Jean Chrysostome: «Les richesses rendent pauvre»

PANORAMA, mai 2011
Ce n’est que si les biens sont partagés entre tous et en particulier avec les plus pauvres qu’ils peuvent devenir bons, affirme Jean Chrysostome.

ARTICLE DE ENZO BIANCHI, prieur de Bose
Panorama, mai 2011

Cher Jean,

Quelle parole l’Église a-t-elle à dire sur la pauvreté ? Cette question de ta dernière lettre m’a frappé. Je voudrais tenter d’esquisser une réponse en t’indiquant ce qu’en a écrit un Père de l’Église d’Orient au IVe siècle : saint Jean Chrysostome (349-407).

Quelques mots d’abord sur cet auteur : prêtre d’Antioche, Jean devint célèbre par son abondante prédication. Son surnom en grec le rappelle : Chrysostomos veut dire en effet « bouche d’or ». En 398, Jean est nommé patriarche de Constantinople.

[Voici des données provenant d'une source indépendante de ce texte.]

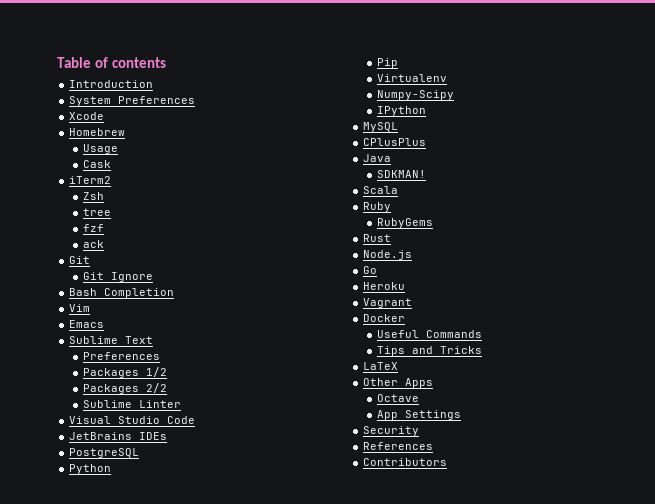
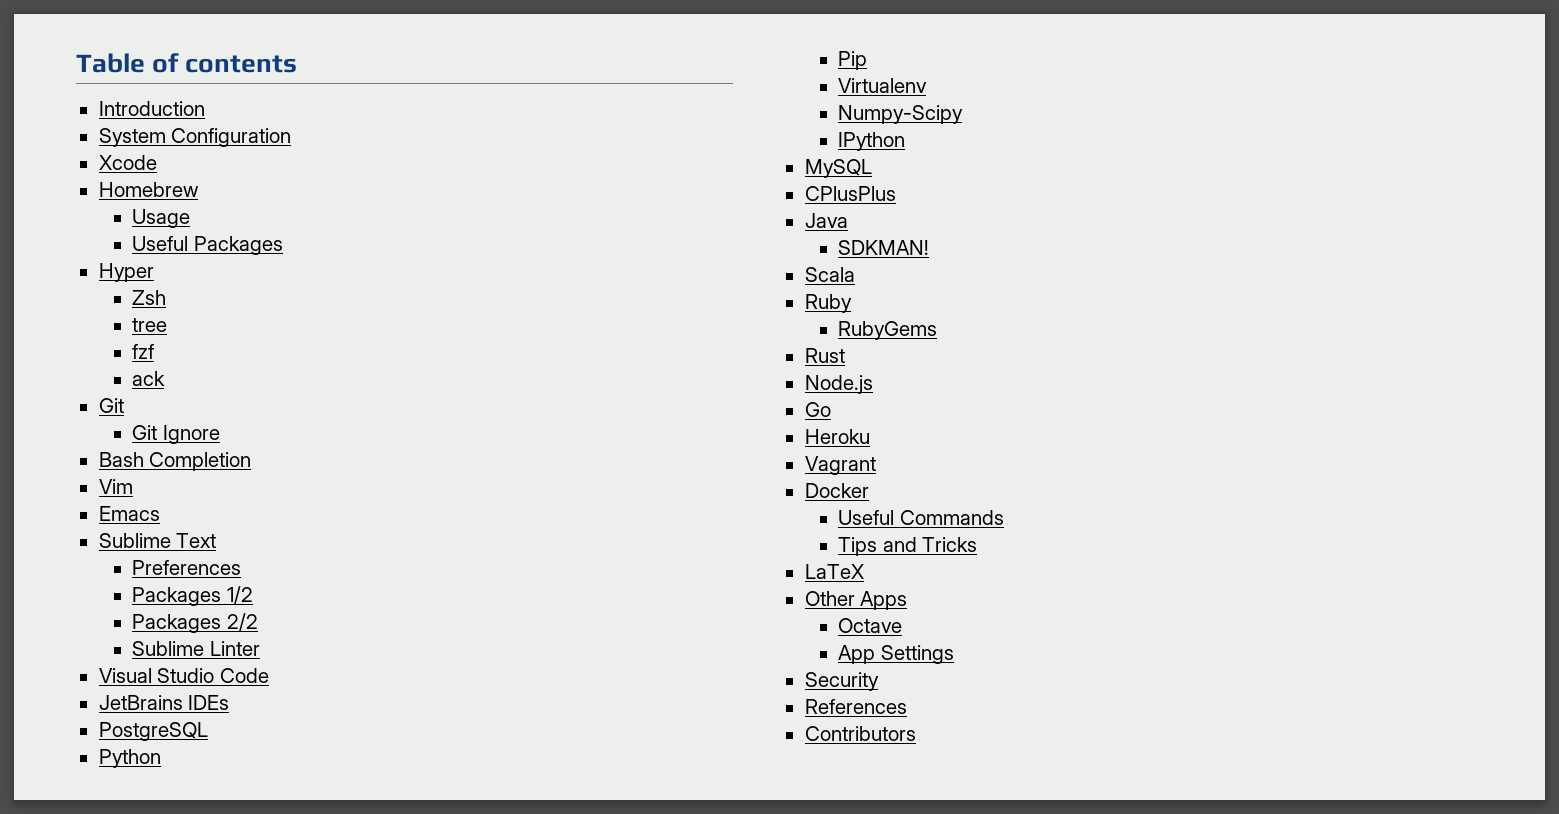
[118,96,196,104] Preferences -> [171,128,292,147] Configuration
[82,160,111,168] [69,176,112,184] Cask // iTerm2 -> [132,236,283,255] [98,263,154,282] Useful Packages // Hyper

Mais la grande franchise évangélique de ses discours et de ses initiatives lui provoque des inimitiés. Il est forcé à l’exil à deux reprises et c’est en en gagnant à pied son second lieu de déportation dans le Caucase, au prix de marches forcées, qu’il mourra d’épuisement.

Ses écrits touchent tous les sujets de la vie chrétienne, depuis l’exégèse biblique jusqu’aux thèmes sociaux ou moraux : c’est là que s’inscrit son enseignement sur les implications spirituelles des richesses et de la pauvreté. Pour lui, la terre a été créée pour tous ; chacun a dès lors le droit d’en profiter : « Au commencement, Dieu n’a pas rendu l’un riche et l’autre pauvre, mais il a donné à tous la même terre. Les fruits de la terre doivent donc être communs à tous. » Jean en arrive à cette conclusion : « Le mien et le tien ne sont autres que des mots privés de fondement réel. Si tu affirmes que cette maison est à toi, tu prononces des paroles inconsistantes : de fait, l’air, la terre, la matière appartiennent au Créateur, de même que toi, qui l’a construite. Et il en va ainsi de tout le reste. »

Le thème de la pauvreté est facilement manipulable : en extrapolant un peu, il est possible de fonder sur certains textes évangéliques un rigorisme aussi radical qu’irréalisable. À l’inverse, on peut considérer, avec désinvolture, que les richesses ne constituent pas une entrave à la vie chrétienne. Sans idéologie, Chrysostome ramène alors le débat à l’essentiel du message néotestamentaire, et l’inscrit dans le contexte social où sont insérés les chrétiens.